Rhode Island’s projected 2.3 percent restaurant-sales growth for 2012 is among the worst in the country, besting only Vermont and West Virginia, at 2.2 percent each, and can be at least partially blamed on its slow population growth and high unemployment rate, according to National Restaurant Association research.
“Demographics truly become destiny,” said Hudson Riehle, senior vice president of research at the restaurant association, during the Rhode Island Hospitality Association’s trend summit held at the R.I. Convention Center Sept. 26.
Riehle and Rachel Roginsky, principal of the Pinnacle Advisory Group, a national hospitality-industry consulting firm, spoke to local industry professionals about forecasts and trends in lodging, food service and tourism.
The state’s projected restaurant-sales growth, like projections for all other states, is tied, Riehle said, to its projected 2013 0.2 percent population growth, 0.8 percent projected employment-growth rate and 1 percent projected growth in disposable income.

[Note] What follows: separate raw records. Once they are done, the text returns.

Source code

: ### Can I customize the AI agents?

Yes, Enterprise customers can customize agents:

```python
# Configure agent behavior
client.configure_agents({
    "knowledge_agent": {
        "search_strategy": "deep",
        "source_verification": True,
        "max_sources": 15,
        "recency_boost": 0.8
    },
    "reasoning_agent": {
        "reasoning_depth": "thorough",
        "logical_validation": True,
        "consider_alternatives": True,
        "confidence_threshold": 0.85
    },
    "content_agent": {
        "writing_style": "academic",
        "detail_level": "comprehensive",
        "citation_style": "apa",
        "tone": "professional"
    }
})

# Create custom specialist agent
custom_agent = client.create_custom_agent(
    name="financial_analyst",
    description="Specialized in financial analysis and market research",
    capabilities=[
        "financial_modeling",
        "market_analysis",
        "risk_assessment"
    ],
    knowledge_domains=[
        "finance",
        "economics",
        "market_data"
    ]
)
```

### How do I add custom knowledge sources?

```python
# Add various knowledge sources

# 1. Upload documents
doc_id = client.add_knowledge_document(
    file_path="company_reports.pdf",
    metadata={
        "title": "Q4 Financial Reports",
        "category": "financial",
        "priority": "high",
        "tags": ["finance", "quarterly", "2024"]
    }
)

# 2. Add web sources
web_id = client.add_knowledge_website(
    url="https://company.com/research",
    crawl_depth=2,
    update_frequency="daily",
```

Nationally, disposable personal income is expected to grow between 1.5 percent and 2 percent and employment between 1.5 percent and 2 percent.
Also, although the national average decline in household income was 8.1 percent, Rhode Island ranked among states with a 15 percent or greater decline. And an increase in personal savings as a percent of income nationwide signals a decline in discretionary spending.
An additional cause for concern is that although the restaurant industry ranks second only behind computing as industries United States residents have the most confidence in, the New England region has the least confidence. The region posted only a 30.9 consumer-confidence index compared to a 79.5 consumer-confidence index in the West South Central region, the best in the country.